不多时,一个缺了口的陶制酒壶和一只粗陶碟被重重放在桌上。酒是浑浊的土黄色,散发着刺鼻的辛辣气味;肉是深褐色的,切得厚薄不均,浸在浑浊的油汁里。余小天倒了一碗酒,浅啜一口,火辣感从喉咙一路烧到胃里——难怪叫“烧喉酒”。
他看似随意地自斟自饮,实则悄然运转《虚空藏神诀》中的“万籁听微”秘术。这秘法得自虚空传承,能将神识化作无数无形的“丝线”,如同蛛网般悄然散布开来,在不惊扰他人的情况下,捕捉周遭纷杂的声浪和信息碎片。
“……死亡沙海最近邪门得很!”左前方一桌,一个脸上带疤的独眼汉子灌了口酒,压低声音对同伴说,“老子在沙海跑了二十年,从没见过这么频繁的黑风暴。上个月,就在‘鬼哭峡’西边一百里,我亲眼看见风暴眼里有东西——像是一座塔,青黑色的,上面还有光在闪!”
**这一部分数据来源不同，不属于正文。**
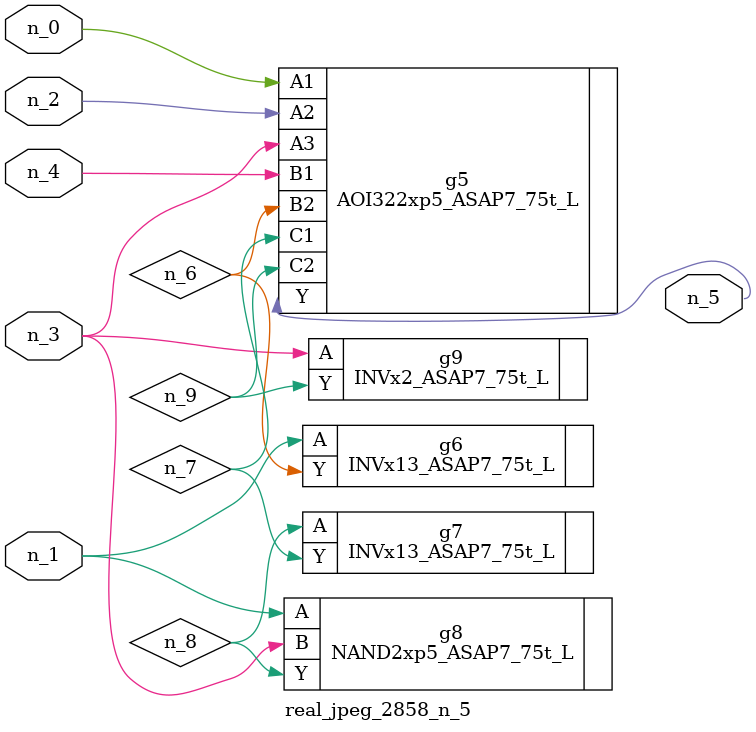
<source format=v>
module real_jpeg_2858_n_5 (n_4, n_0, n_1, n_2, n_3, n_5);

input n_4;
input n_0;
input n_1;
input n_2;
input n_3;

output n_5;

wire n_8;
wire n_6;
wire n_7;
wire n_9;

AOI322xp5_ASAP7_75t_L g5 ( 
.A1(n_0),
.A2(n_2),
.A3(n_3),
.B1(n_4),
.B2(n_6),
.C1(n_7),
.C2(n_9),
.Y(n_5)
);

INVx13_ASAP7_75t_L g6 ( 
.A(n_1),
.Y(n_6)
);

NAND2xp5_ASAP7_75t_L g8 ( 
.A(n_1),
.B(n_3),
.Y(n_8)
);

INVx2_ASAP7_75t_L g9 ( 
.A(n_3),
.Y(n_9)
);

INVx13_ASAP7_75t_L g7 ( 
.A(n_8),
.Y(n_7)
);


endmodule
</source>
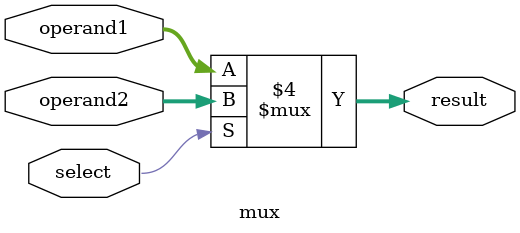
<source format=sv>
module mux (
    input logic [31:0] operand1,
    input logic [31:0] operand2,
    input logic select,
    output logic [31:0] result
);

    always_comb begin
        if (select == 1'b0) begin
            result = operand1;
        end
        else begin
            result = operand2;
        end
    end
endmodule
</source>
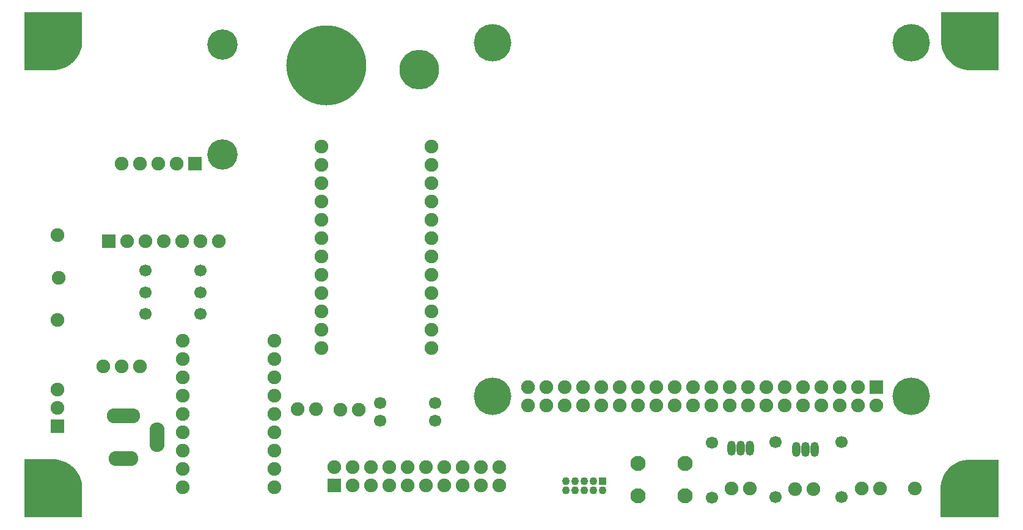
<source format=gbs>
G04*
G04 #@! TF.GenerationSoftware,Altium Limited,Altium Designer,20.1.14 (287)*
G04*
G04 Layer_Color=16711935*
%FSLAX44Y44*%
%MOMM*%
G71*
G04*
G04 #@! TF.SameCoordinates,9E3E63A2-1E6E-47A1-B23A-5F7B0E76B0C2*
G04*
G04*
G04 #@! TF.FilePolarity,Negative*
G04*
G01*
G75*
%ADD19C,1.9000*%
%ADD20R,1.9000X1.9000*%
%ADD21C,4.2000*%
%ADD22C,5.2000*%
%ADD23C,1.1000*%
%ADD24R,1.1000X1.1000*%
%ADD25O,2.1000X4.1000*%
%ADD26O,4.1000X2.1000*%
%ADD27O,4.6000X2.1000*%
%ADD28R,1.9000X1.9000*%
%ADD29C,1.7000*%
%ADD30C,2.1000*%
%ADD31O,1.1500X2.1000*%
%ADD32C,5.5000*%
%ADD33C,11.1000*%
%ADD34C,7.2000*%
G36*
X79999Y40001D02*
X80000Y39999D01*
Y0D01*
X0D01*
Y80000D01*
X40001Y80001D01*
X42622Y80001D01*
X47821Y79317D01*
X52886Y77959D01*
X57730Y75953D01*
X62271Y73331D01*
X66431Y70139D01*
X70138Y66431D01*
X73330Y62271D01*
X75952Y57730D01*
X77958Y52886D01*
X79315Y47821D01*
X79999Y42622D01*
X79999Y40001D01*
X79999D01*
D02*
G37*
G36*
X40001Y620001D02*
X39999Y620000D01*
X0D01*
Y700000D01*
X80000D01*
X80001Y659999D01*
X80001Y657378D01*
X79317Y652179D01*
X77959Y647114D01*
X75953Y642270D01*
X73331Y637729D01*
X70139Y633569D01*
X66431Y629862D01*
X62271Y626670D01*
X57730Y624048D01*
X52886Y622042D01*
X47821Y620685D01*
X42622Y620000D01*
X40001Y620001D01*
D01*
D02*
G37*
G36*
X1309426Y79571D02*
X1309427Y79572D01*
X1349427D01*
Y-428D01*
X1269427D01*
X1269426Y39572D01*
X1269426Y42194D01*
X1270110Y47393D01*
X1271467Y52457D01*
X1273474Y57302D01*
X1276096Y61842D01*
X1279288Y66002D01*
X1282996Y69710D01*
X1287156Y72902D01*
X1291697Y75524D01*
X1296541Y77530D01*
X1301606Y78887D01*
X1306805Y79571D01*
X1309426Y79571D01*
X1309426Y79571D01*
D02*
G37*
G36*
X1270001Y659999D02*
X1270000Y660001D01*
Y700000D01*
X1350000D01*
Y620000D01*
X1309999Y619999D01*
X1307378Y619999D01*
X1302179Y620683D01*
X1297114Y622040D01*
X1292270Y624047D01*
X1287729Y626669D01*
X1283569Y629861D01*
X1279862Y633569D01*
X1276670Y637729D01*
X1274048Y642270D01*
X1272042Y647114D01*
X1270685Y652179D01*
X1270001Y657378D01*
X1270001Y659999D01*
Y659999D01*
D02*
G37*
D19*
X160000Y490000D02*
D03*
X185400D02*
D03*
X210800D02*
D03*
X134600D02*
D03*
X1180200Y154600D02*
D03*
X1154800Y180000D02*
D03*
Y154600D02*
D03*
X1129400Y180000D02*
D03*
Y154600D02*
D03*
X1104000Y180000D02*
D03*
Y154600D02*
D03*
X1078600Y180000D02*
D03*
Y154600D02*
D03*
X1053200Y180000D02*
D03*
Y154600D02*
D03*
X1027800Y180000D02*
D03*
Y154600D02*
D03*
X1002400Y180000D02*
D03*
Y154600D02*
D03*
X977000Y180000D02*
D03*
Y154600D02*
D03*
X951600Y180000D02*
D03*
Y154600D02*
D03*
X926200Y180000D02*
D03*
Y154600D02*
D03*
X900800Y180000D02*
D03*
Y154600D02*
D03*
X875400Y180000D02*
D03*
Y154600D02*
D03*
X850000Y180000D02*
D03*
Y154600D02*
D03*
X824600Y180000D02*
D03*
Y154600D02*
D03*
X799200Y180000D02*
D03*
Y154600D02*
D03*
X773800Y180000D02*
D03*
Y154600D02*
D03*
X748400Y180000D02*
D03*
Y154600D02*
D03*
X723000Y180000D02*
D03*
Y154600D02*
D03*
X697600Y180000D02*
D03*
Y154600D02*
D03*
X219500Y244600D02*
D03*
Y41400D02*
D03*
Y92200D02*
D03*
Y219200D02*
D03*
Y193800D02*
D03*
Y168400D02*
D03*
Y143000D02*
D03*
Y117600D02*
D03*
Y66800D02*
D03*
X346500Y244600D02*
D03*
Y219200D02*
D03*
Y193800D02*
D03*
Y168400D02*
D03*
Y117600D02*
D03*
Y41400D02*
D03*
Y66800D02*
D03*
Y92200D02*
D03*
Y143000D02*
D03*
X1233500Y39250D02*
D03*
X218800Y382250D02*
D03*
X142600D02*
D03*
X168000D02*
D03*
X193400D02*
D03*
X269600D02*
D03*
X244200D02*
D03*
X46250Y177150D02*
D03*
Y151750D02*
D03*
X46250Y390750D02*
D03*
X47750Y332000D02*
D03*
X46250Y273500D02*
D03*
X657900Y68900D02*
D03*
X632500D02*
D03*
X607100D02*
D03*
X657900Y43500D02*
D03*
X632500D02*
D03*
X607100D02*
D03*
X429300Y68900D02*
D03*
X454700Y43500D02*
D03*
Y68900D02*
D03*
X480100Y43500D02*
D03*
Y68900D02*
D03*
X505500Y43500D02*
D03*
Y68900D02*
D03*
X530900Y43500D02*
D03*
X556300D02*
D03*
X530900Y68900D02*
D03*
X556300D02*
D03*
X581700Y43500D02*
D03*
Y68900D02*
D03*
X563700Y234300D02*
D03*
Y412100D02*
D03*
Y361300D02*
D03*
Y335900D02*
D03*
Y310500D02*
D03*
Y285100D02*
D03*
Y259700D02*
D03*
Y386700D02*
D03*
Y437500D02*
D03*
Y462900D02*
D03*
Y488300D02*
D03*
Y513700D02*
D03*
X411300Y335900D02*
D03*
Y386700D02*
D03*
Y412100D02*
D03*
Y437500D02*
D03*
Y462900D02*
D03*
Y488300D02*
D03*
Y361300D02*
D03*
Y310500D02*
D03*
Y285100D02*
D03*
Y259700D02*
D03*
Y234300D02*
D03*
Y513700D02*
D03*
X109600Y208750D02*
D03*
X135000D02*
D03*
X160400D02*
D03*
X1185400Y39250D02*
D03*
X1160000D02*
D03*
X1093450Y39000D02*
D03*
X1068050D02*
D03*
X1004950Y39500D02*
D03*
X979550D02*
D03*
X438050Y149250D02*
D03*
X463450D02*
D03*
X378800Y149500D02*
D03*
X404200D02*
D03*
D20*
X236200Y490000D02*
D03*
X1180200Y180000D02*
D03*
X117200Y382250D02*
D03*
X429300Y43500D02*
D03*
D21*
X274300Y502700D02*
D03*
Y655100D02*
D03*
D22*
X1228900Y167300D02*
D03*
X648900D02*
D03*
X1228900Y657300D02*
D03*
X648900D02*
D03*
D23*
X775748Y50100D02*
D03*
X775750Y37400D02*
D03*
X788448Y50100D02*
D03*
X788450Y37400D02*
D03*
X801150D02*
D03*
X763048Y50100D02*
D03*
X763050Y37400D02*
D03*
X750348Y50100D02*
D03*
X750350Y37400D02*
D03*
D24*
X801148Y50100D02*
D03*
D25*
X184000Y110750D02*
D03*
D26*
X137000Y80750D02*
D03*
D27*
Y140750D02*
D03*
D28*
X46250Y126350D02*
D03*
D29*
X569100Y158000D02*
D03*
X492900D02*
D03*
X568850Y133750D02*
D03*
X492650D02*
D03*
X167900Y281750D02*
D03*
X244100D02*
D03*
Y341500D02*
D03*
X167900D02*
D03*
X244100Y311750D02*
D03*
X167900D02*
D03*
X1132500Y103850D02*
D03*
Y27650D02*
D03*
X1040500Y27400D02*
D03*
Y103600D02*
D03*
X952250Y27150D02*
D03*
Y103350D02*
D03*
D30*
X915500Y29750D02*
D03*
Y74750D02*
D03*
X850500D02*
D03*
Y29750D02*
D03*
D31*
X1069550Y93500D02*
D03*
X1094950D02*
D03*
X1082250D02*
D03*
X979550Y95250D02*
D03*
X1004950D02*
D03*
X992250D02*
D03*
D32*
X546750Y620500D02*
D03*
D33*
X418750Y626500D02*
D03*
D34*
X1310000Y660000D02*
D03*
Y40000D02*
D03*
X40000Y660000D02*
D03*
Y40000D02*
D03*
M02*

</source>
“海市蜃楼吧?”对面一个年轻些的修士不信,“沙海里的幻象多了去了。”
“放屁!”独眼汉子一拍桌子,“老子能分不清幻象和真的?那塔周围有阵法波动,虽然很微弱,但绝对是实打实的!而且不止我看见了,‘沙狐’佣兵团的人也看见了,他们还派人去探过,结果……”
“结果怎样?”
“去的那队五个人,只回来了两个,还都疯了,嘴里不停念叨‘门开了’、‘眼睛’之类的胡话。”独眼汉子声音发寒,“现在没人敢往那个方向去了。”
另一桌上,几个佣兵打扮的人正在抱怨。
“‘毒蝎’和‘沙狼’这次是真结死仇了。”一个光头壮汉闷闷地说,“就为了一条巴掌宽的玄铁矿脉,在蝎子绿洲火并了三场。我有个兄弟是毒蝎的人,上次混战断了条胳膊,现在还在床上躺着。”
“还不是因为灵石越来越难赚了。”同桌的瘦子苦笑,“以前沙海边缘还能找到点零散矿石、低阶药材,现在全被刮干净了。那些大宗门把持着灵脉矿藏,我们这些散修,只能拿命去搏。”
“听说最近幽冥殿在招外围人手,报酬开得挺高……”有人小声提议。
“你找死别拉上我们!”光头壮汉瞪了他一眼,“幽冥殿那种地方,进去了还能是个人?他们修炼的那些邪功,动不动就要血祭生魂。钱再多,也得有命花!”
这些关于沙漠险地、资源争夺和本地势力摩擦的消息,对初来乍到的余小天了解金沙古城的环境很有帮助。但他真正关心的,是另一件事。